Teva earlier this week inked a pact to sell off one of its women’s health products—and now it’s closing in on a deal to divest that business’s assets outside the U.S.
The embattled Israeli drugmaker and CVC Capital Partners are close to an agreement, and the pair could strike a bargain in the next few days, Bloomberg reported. The portfolio, which contains mostly European products, could be valued at about $800 million, the news service’s sources said.
A CVC buy isn’t a sure thing, though. Other suitors are involved, such as Spain’s Chemo Group, which has expressed its interest.
Any deal would follow up on Teva’s $1.1 billion sale of intrauterine copper contraceptive Paragard to CooperSurgical, unveiled earlier this week.

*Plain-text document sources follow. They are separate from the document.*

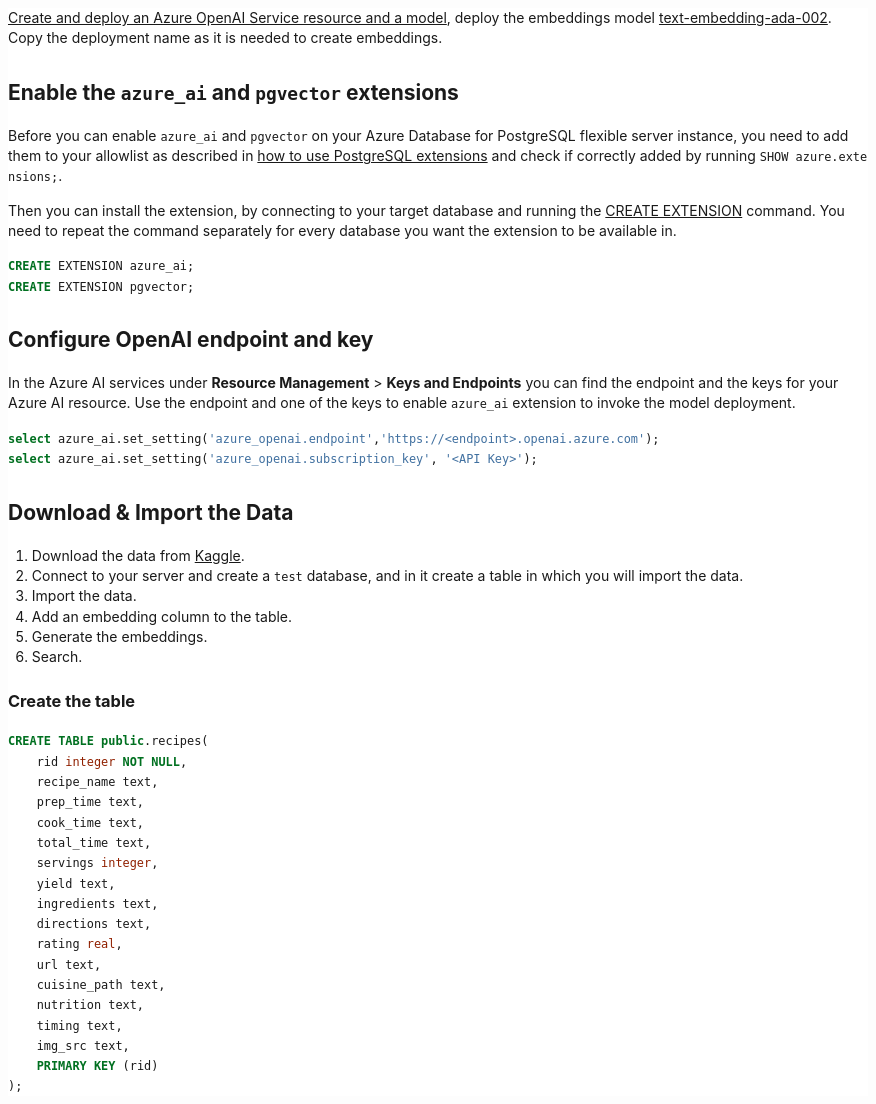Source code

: [Create and deploy an Azure OpenAI Service resource and a model](/azure/ai-services/openai/how-to/create-resource), deploy the embeddings model [text-embedding-ada-002](/azure/ai-services/openai/concepts/models#embeddings-models). Copy the deployment name as it is needed to create embeddings.

## Enable the `azure_ai` and `pgvector` extensions

Before you can enable `azure_ai` and `pgvector` on your Azure Database for PostgreSQL flexible server instance, you need to add them to your allowlist as described in [how to use PostgreSQL extensions](./concepts-extensions.md#how-to-use-postgresql-extensions) and check if correctly added by running `SHOW azure.extensions;`.

Then you can install the extension, by connecting to your target database and running the [CREATE EXTENSION](https://www.postgresql.org/docs/current/static/sql-createextension.html) command. You need to repeat the command separately for every database you want the extension to be available in.

```sql
CREATE EXTENSION azure_ai;
CREATE EXTENSION pgvector;
```

## Configure OpenAI endpoint and key

In the Azure AI services under **Resource Management** > **Keys and Endpoints** you can find the endpoint and the keys for your Azure AI resource. Use the endpoint and one of the keys to enable `azure_ai` extension to invoke the model deployment.

```sql
select azure_ai.set_setting('azure_openai.endpoint','https://<endpoint>.openai.azure.com');
select azure_ai.set_setting('azure_openai.subscription_key', '<API Key>');
```

## Download & Import the Data

1. Download the data from [Kaggle](https://www.kaggle.com/datasets/thedevastator/better-recipes-for-a-better-life).
1. Connect to your server and create a `test` database, and in it create a table in which you will import the data.
1. Import the data.
1. Add an embedding column to the table.
1. Generate the embeddings.
1. Search.

### Create the table

```sql
CREATE TABLE public.recipes( 
    rid integer NOT NULL, 
    recipe_name text, 
    prep_time text, 
    cook_time text, 
    total_time text, 
    servings integer, 
    yield text, 
    ingredients text, 
    directions text, 
    rating real, 
    url text, 
    cuisine_path text, 
    nutrition text, 
    timing text, 
    img_src text,
    PRIMARY KEY (rid) 
);
```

The selloff was the first of many promised by the struggling pharma to help raise cash to pay down the debt it incurred with an ill-fated, $40 billion-plus purchase of Allergan’s generics unit.
The company is still looking for a buyer for its European oncology and pain business, which has sparked interest from India's Intas, Cerberus Capital Management and Advent International, Bloomberg noted. And still more deals could follow: Teva has said it’s working to generate at least $2 billion through the transactions by the end of the year.
After a tumultuous month that featured the announcement of thousands of layoffs and big slashing to Teva’s guidance and dividend, to investors, the moves are welcome. Teva also earlier this week finally filled its CEO slot, tapping Lundbeck chief and former Novo Nordisk exec Kåre Schultz.